As she progressed through the game, playing for Oldham Hulme Grammar School, then county and national age-group levels, the family support was unwavering. “The message from my parents was always: do what you enjoy,” she says. “It didn’t have to be sport. If I wanted to play the violin, they would have encouraged that.”

Her father appeared to enjoy her progress almost as much as she did. “He’d come and watch, though he’d never be right on the touchline shouting out advice like some dads, he always dropped back a bit. He was never too heavy, never interfered, just supported me, wanted me to keep enjoying it.”

He was there when she first broke into the fringes of the first team at her local Super League club, Manchester Thunder, in the 2021 season. And it was while she was there, often on the sidelines, that she recalls her father first giving her a significant piece of advice. She remembers it largely because she decided to do the exact opposite of what he said.

“I grew up with Dad playing for the same team for so many years,” she says of Paul’s one-club career. “And I wanted to be at Thunder all my career. But it was becoming ever more clear, I had to move to get game time. ‘Stay with them, it will come’, that was his advice. But I had to do what’s best for me, I had to get court time, so I signed for Pulse.”

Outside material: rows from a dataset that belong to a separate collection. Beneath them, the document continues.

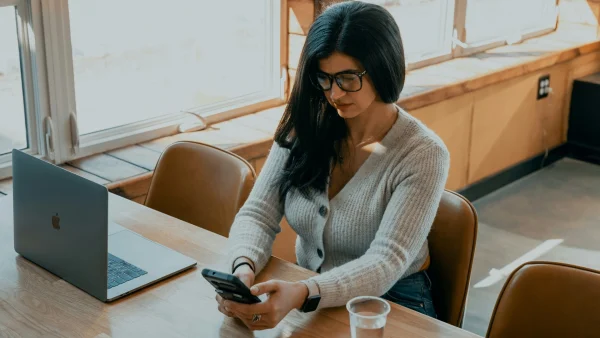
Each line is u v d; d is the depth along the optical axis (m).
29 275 1.73
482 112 4.08
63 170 1.63
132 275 1.69
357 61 1.62
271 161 1.93
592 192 4.38
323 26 1.64
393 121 1.79
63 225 1.66
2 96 2.59
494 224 3.91
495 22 4.52
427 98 3.58
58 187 1.65
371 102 1.72
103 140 2.86
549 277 1.51
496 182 4.36
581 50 4.64
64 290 1.66
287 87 3.46
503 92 4.19
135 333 1.48
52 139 2.68
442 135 3.85
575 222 3.96
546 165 4.78
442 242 1.87
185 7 3.04
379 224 1.77
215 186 2.19
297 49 3.36
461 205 1.84
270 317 1.46
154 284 1.67
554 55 4.41
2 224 1.99
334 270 1.63
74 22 2.69
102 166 2.71
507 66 4.09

And she has been proved right in making the move to London. This is the third season since she signed semi-professional terms with the club and headed south. In that time, she has become a regular starter, playing in front of packed crowds at the Copper Box Arena. Last season she was integral to the charge up the Super League, which concluded in defeat in the final against Loughborough Lightning. So good was she, her international debut came against New Zealand last September.